** Opening DATA EXTRACTS block **

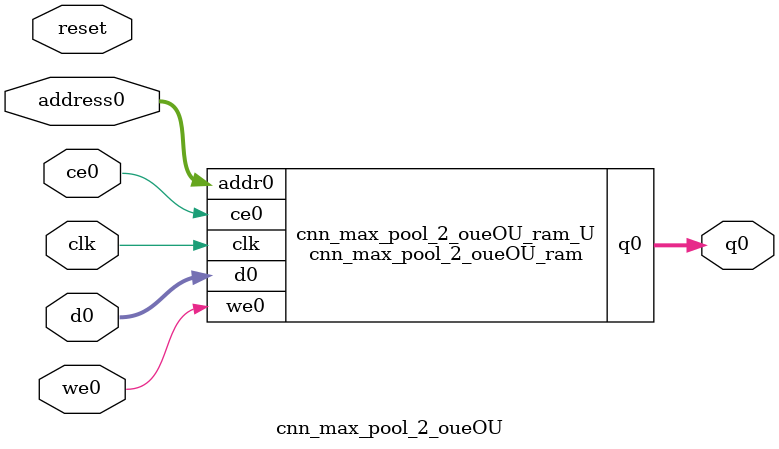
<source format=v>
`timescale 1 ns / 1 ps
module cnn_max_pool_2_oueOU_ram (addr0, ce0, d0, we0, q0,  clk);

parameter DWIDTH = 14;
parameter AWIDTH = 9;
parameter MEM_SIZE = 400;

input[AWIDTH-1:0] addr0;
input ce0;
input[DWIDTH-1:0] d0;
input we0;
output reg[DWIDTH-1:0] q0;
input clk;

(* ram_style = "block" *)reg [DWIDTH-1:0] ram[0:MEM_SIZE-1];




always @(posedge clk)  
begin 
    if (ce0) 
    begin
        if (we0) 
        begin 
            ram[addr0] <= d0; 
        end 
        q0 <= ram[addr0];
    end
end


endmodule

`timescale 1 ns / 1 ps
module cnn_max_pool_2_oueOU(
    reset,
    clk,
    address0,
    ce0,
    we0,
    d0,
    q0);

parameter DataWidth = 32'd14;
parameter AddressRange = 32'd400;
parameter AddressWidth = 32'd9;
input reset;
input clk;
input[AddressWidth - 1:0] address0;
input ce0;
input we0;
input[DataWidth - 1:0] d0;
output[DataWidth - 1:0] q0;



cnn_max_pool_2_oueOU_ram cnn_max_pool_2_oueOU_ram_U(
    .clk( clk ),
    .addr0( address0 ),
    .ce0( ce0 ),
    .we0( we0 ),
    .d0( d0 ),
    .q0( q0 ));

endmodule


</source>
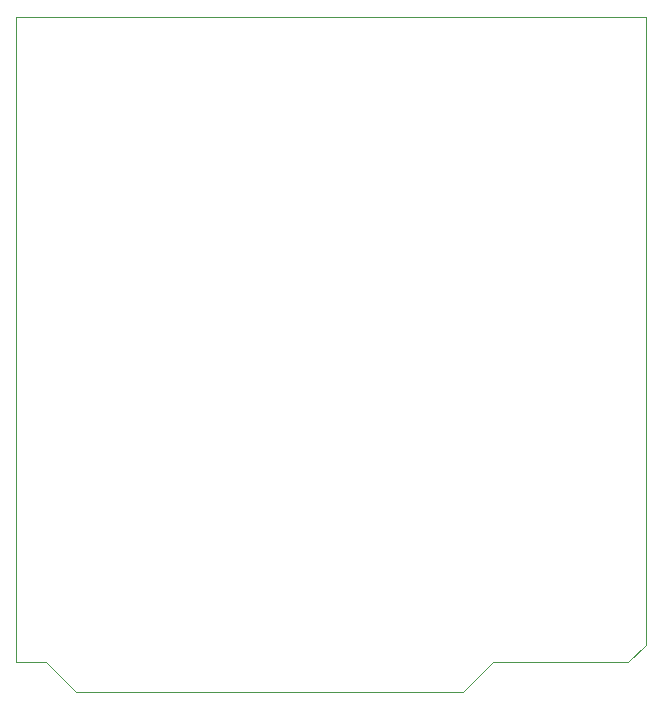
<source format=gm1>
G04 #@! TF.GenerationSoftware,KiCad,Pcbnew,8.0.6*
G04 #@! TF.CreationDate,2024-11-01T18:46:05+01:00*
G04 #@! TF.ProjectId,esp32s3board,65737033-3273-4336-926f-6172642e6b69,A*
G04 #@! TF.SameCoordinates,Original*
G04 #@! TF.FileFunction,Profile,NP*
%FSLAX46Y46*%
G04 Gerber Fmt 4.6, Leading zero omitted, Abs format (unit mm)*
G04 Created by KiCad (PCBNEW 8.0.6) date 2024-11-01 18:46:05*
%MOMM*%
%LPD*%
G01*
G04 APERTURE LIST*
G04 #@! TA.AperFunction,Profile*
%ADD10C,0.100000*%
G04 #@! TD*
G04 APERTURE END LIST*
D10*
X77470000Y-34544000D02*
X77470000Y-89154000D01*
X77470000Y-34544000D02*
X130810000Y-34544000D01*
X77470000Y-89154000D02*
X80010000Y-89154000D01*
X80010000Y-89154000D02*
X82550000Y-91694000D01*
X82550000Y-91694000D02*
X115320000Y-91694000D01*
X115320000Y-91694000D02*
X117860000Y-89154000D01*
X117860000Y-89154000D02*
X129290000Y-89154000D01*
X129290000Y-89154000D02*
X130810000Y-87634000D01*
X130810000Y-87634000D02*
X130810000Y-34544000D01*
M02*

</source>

** Closing DATA EXTRACTS block **

## WORK INSTRUCTIONS
The entries above should be given again exactly, minus any pictures.

## TASK OUTPUT
<source format=v>
`timescale 1 ns / 1 ps
module cnn_max_pool_2_oueOU_ram (addr0, ce0, d0, we0, q0,  clk);

parameter DWIDTH = 14;
parameter AWIDTH = 9;
parameter MEM_SIZE = 400;

input[AWIDTH-1:0] addr0;
input ce0;
input[DWIDTH-1:0] d0;
input we0;
output reg[DWIDTH-1:0] q0;
input clk;

(* ram_style = "block" *)reg [DWIDTH-1:0] ram[0:MEM_SIZE-1];




always @(posedge clk)  
begin 
    if (ce0) 
    begin
        if (we0) 
        begin 
            ram[addr0] <= d0; 
        end 
        q0 <= ram[addr0];
    end
end


endmodule

`timescale 1 ns / 1 ps
module cnn_max_pool_2_oueOU(
    reset,
    clk,
    address0,
    ce0,
    we0,
    d0,
    q0);

parameter DataWidth = 32'd14;
parameter AddressRange = 32'd400;
parameter AddressWidth = 32'd9;
input reset;
input clk;
input[AddressWidth - 1:0] address0;
input ce0;
input we0;
input[DataWidth - 1:0] d0;
output[DataWidth - 1:0] q0;



cnn_max_pool_2_oueOU_ram cnn_max_pool_2_oueOU_ram_U(
    .clk( clk ),
    .addr0( address0 ),
    .ce0( ce0 ),
    .we0( we0 ),
    .d0( d0 ),
    .q0( q0 ));

endmodule


</source>
<source format=gm1>
G04 #@! TF.GenerationSoftware,KiCad,Pcbnew,8.0.6*
G04 #@! TF.CreationDate,2024-11-01T18:46:05+01:00*
G04 #@! TF.ProjectId,esp32s3board,65737033-3273-4336-926f-6172642e6b69,A*
G04 #@! TF.SameCoordinates,Original*
G04 #@! TF.FileFunction,Profile,NP*
%FSLAX46Y46*%
G04 Gerber Fmt 4.6, Leading zero omitted, Abs format (unit mm)*
G04 Created by KiCad (PCBNEW 8.0.6) date 2024-11-01 18:46:05*
%MOMM*%
%LPD*%
G01*
G04 APERTURE LIST*
G04 #@! TA.AperFunction,Profile*
%ADD10C,0.100000*%
G04 #@! TD*
G04 APERTURE END LIST*
D10*
X77470000Y-34544000D02*
X77470000Y-89154000D01*
X77470000Y-34544000D02*
X130810000Y-34544000D01*
X77470000Y-89154000D02*
X80010000Y-89154000D01*
X80010000Y-89154000D02*
X82550000Y-91694000D01*
X82550000Y-91694000D02*
X115320000Y-91694000D01*
X115320000Y-91694000D02*
X117860000Y-89154000D01*
X117860000Y-89154000D02*
X129290000Y-89154000D01*
X129290000Y-89154000D02*
X130810000Y-87634000D01*
X130810000Y-87634000D02*
X130810000Y-34544000D01*
M02*

</source>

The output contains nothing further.